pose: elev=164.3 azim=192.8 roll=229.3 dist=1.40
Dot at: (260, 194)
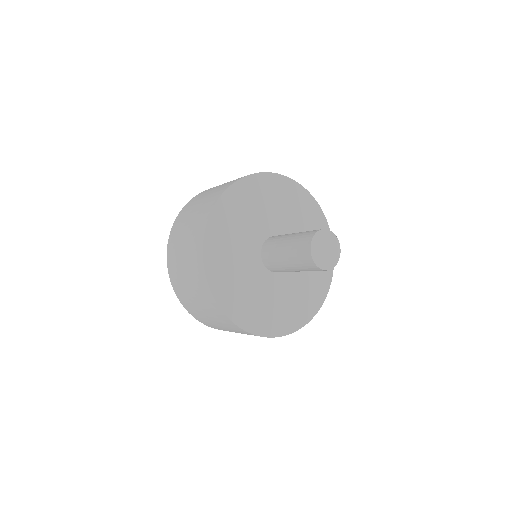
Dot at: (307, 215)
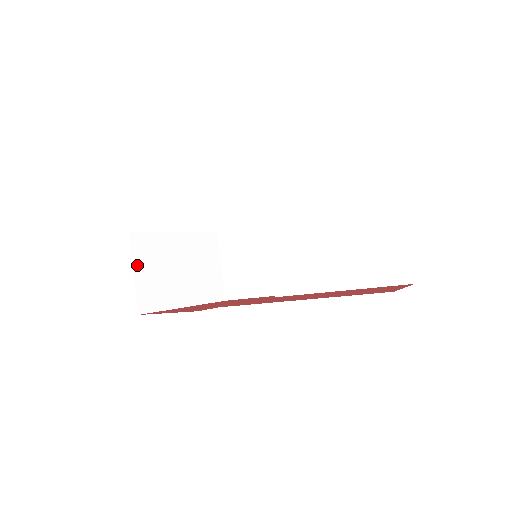
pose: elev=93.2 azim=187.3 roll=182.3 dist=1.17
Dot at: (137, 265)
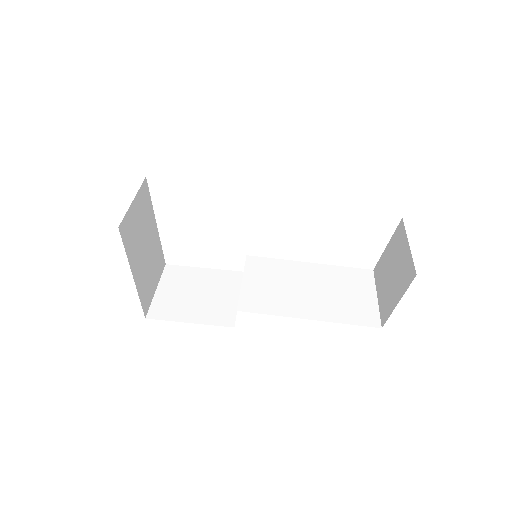
Dot at: (137, 200)
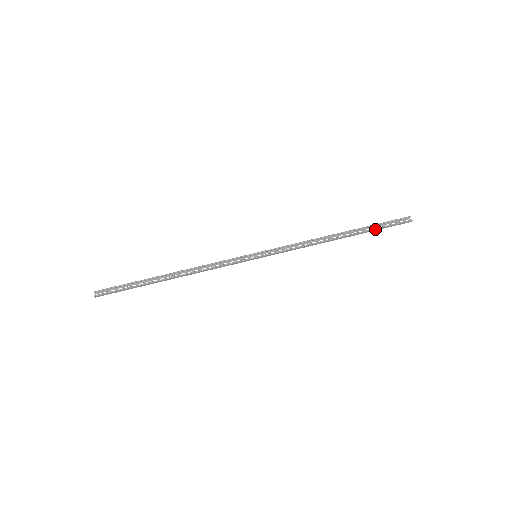
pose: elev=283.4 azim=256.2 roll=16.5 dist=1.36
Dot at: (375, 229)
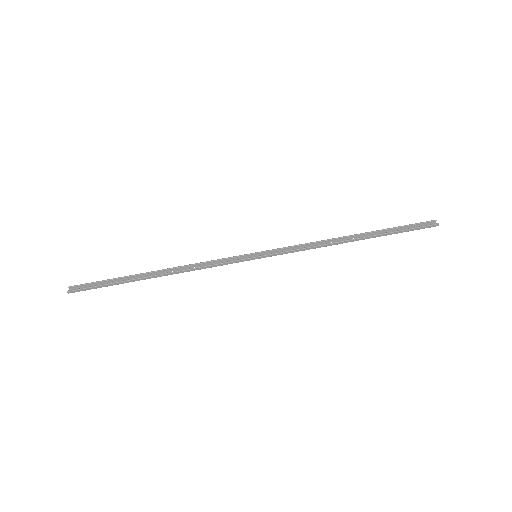
Dot at: (395, 232)
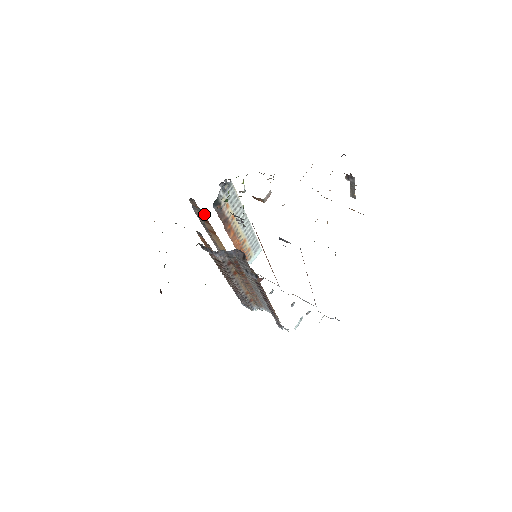
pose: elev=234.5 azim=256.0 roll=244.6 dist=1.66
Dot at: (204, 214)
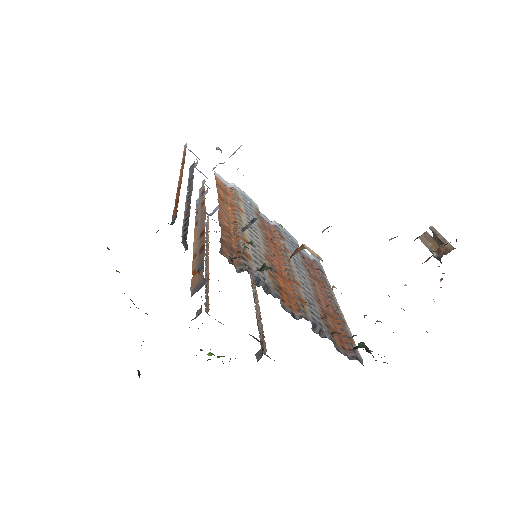
Dot at: (203, 258)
++++++
== WORK INSTRUCTIONS ==
Reproduce every text line of the records above without changes, and leave the pictures out.

== TASK RESULT ==
pose: elev=164.3 azim=192.8 roll=229.3 dist=1.40
Dot at: (260, 194)
Dot at: (307, 215)
pose: elev=93.2 azim=187.3 roll=182.3 dist=1.17
Dot at: (137, 265)
Dot at: (137, 200)
pose: elev=283.4 azim=256.2 roll=16.5 dist=1.36
Dot at: (375, 229)
Dot at: (395, 232)
pose: elev=234.5 azim=256.0 roll=244.6 dist=1.66
Dot at: (204, 214)
Dot at: (203, 258)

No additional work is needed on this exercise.